The movie was good. Creepy. Unsettling. But Daniel Day Lewis deserved his Oscar, just like No Country for Old Men deserved its own. Amazing and phenomenal and what a pain in the butt to try to describe in French…oh man. Impossible. I couldn’t do it. I tried so hard, but I had to resort to just expressions and moving my hands around. I think they’re used to not getting full explanations, though, so it was ok, I guess. I just wish I could get the hang of talking about how movies make me feel.

Last night after dinner we watched a French movie that Pierre and Lola had brought with them, Je vais, ne t’en fais rien I think was the title. “I’m going, don’t do anything.” I think. It was beautiful. It’s about a girl who comes back from vacation to find that her twin brother has disappeared, but her parents won’t tell her what happened or when. She falls into a really deep depression and starts starving herself, and then she gets a postcard from her brother talking about how he had to get out of the house and he’s traveling France and to give their mom a hug but not to say anything to their ass of a father. Even then, her parents won’t tell her what happened between Loïc and her dad, but since she’s gotten word from her brother, she starts eating again. Things go from there, but I don’t want to ruin it, on the off chance that you ever have a chance to see it. It was lovely.

And now I’m sitting in my room, about to go to the living room to do homework, because when I just sit in my room sometimes I feel like I’m ostracizing myself. It can’t possibly be true, but that’s how we feel here. It doesn’t help that the French don’t really believe in open doors. Every door generally stays closed, and if it’s open it’s only because it’s in the process of being closed. The problem with this is that we’ll go into our rooms to do stuff but we still want to feel accessible, just in case. But we don’t. We feel like, by closing our doors, we’re cutting off our families.

Which is why, for the past hour or so, I’ve been debating with myself as to whether I should go work in the living room or not. I mean, it’s not like I would be doing anything different, it’s just that I would be more in the family/public area, and not just in my room. It doesn’t help that ever since my mère told me that I was much quieter than the other Americans they’d had and that made her think that I was unhappy, I’ve been really self-conscious of what I said and how much and when. I’m always wondering if I’m talking enough, if I’m replying in the right way…

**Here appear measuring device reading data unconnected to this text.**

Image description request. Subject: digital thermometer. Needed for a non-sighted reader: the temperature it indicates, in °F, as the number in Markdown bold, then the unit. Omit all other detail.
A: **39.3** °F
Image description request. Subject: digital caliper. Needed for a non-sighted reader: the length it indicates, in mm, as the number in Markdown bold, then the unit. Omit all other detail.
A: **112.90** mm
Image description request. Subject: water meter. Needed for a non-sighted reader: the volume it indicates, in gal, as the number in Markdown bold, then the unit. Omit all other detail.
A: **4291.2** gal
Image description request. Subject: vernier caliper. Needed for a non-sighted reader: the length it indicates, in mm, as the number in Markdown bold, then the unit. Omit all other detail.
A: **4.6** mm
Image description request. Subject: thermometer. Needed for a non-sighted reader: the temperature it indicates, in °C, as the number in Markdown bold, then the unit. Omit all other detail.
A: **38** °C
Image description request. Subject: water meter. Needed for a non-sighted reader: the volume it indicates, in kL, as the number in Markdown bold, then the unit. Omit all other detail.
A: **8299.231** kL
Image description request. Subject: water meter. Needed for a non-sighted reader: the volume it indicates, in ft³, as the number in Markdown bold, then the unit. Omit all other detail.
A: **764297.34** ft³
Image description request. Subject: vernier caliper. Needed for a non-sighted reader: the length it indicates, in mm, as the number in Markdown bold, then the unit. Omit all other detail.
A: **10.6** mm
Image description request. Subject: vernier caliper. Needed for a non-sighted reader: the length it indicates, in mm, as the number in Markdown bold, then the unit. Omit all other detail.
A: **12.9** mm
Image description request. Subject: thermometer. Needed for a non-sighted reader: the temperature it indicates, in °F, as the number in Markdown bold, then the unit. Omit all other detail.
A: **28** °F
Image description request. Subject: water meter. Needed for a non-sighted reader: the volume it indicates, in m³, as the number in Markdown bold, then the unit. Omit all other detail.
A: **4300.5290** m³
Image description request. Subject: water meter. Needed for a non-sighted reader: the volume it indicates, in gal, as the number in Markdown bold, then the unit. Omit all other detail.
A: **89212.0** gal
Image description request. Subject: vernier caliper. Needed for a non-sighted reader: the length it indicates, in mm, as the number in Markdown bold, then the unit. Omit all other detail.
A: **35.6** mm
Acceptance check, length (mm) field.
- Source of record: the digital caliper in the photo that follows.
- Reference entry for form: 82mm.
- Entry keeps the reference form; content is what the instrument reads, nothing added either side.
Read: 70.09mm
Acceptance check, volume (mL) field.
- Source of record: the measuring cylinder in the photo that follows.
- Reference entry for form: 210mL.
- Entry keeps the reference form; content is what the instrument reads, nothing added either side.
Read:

I keep telling myself that if it were all in English it would be easier. I don’t know. I know for sure that my père would know that I was more intelligent. I’m getting tired of only having responses like “Yes I agree” and “I know” to offer to the conversation. It’s just that I start talking and it goes really well until one of my most crucial points and I just completely get stuffed up and all my grammaire leaves my head and I’m useless.

Life is like a tiny dose of humiliation, taken with no spoonful of sugar, every night at dinner.

There’s just always the question of how much more work should I be doing? Should I be doing something else? Would that help me to speak better? I have no idea. Maybe, maybe not. I’ve already been here more than a month, but the only changes I’ve noticed are the ones that show me how horrible my accent is. And another thing: my family doesn’t correct me. My grand-mère does, but mes parents don’t. They just sit there and let me try, sometimes looking interested, sometimes looking like they’re watching a snake hang itself with its own tongue. Car wreck fascination, I call it.

I’m kinda tired of always being so frustrated with myself, I don’t know how to handle it any more. Even now, I’m telling myself that I’ve been doing too much English. Way too much. I can know that at night, too, if when I go to bed I’m not very tired, it’s because I didn’t do enough French that day.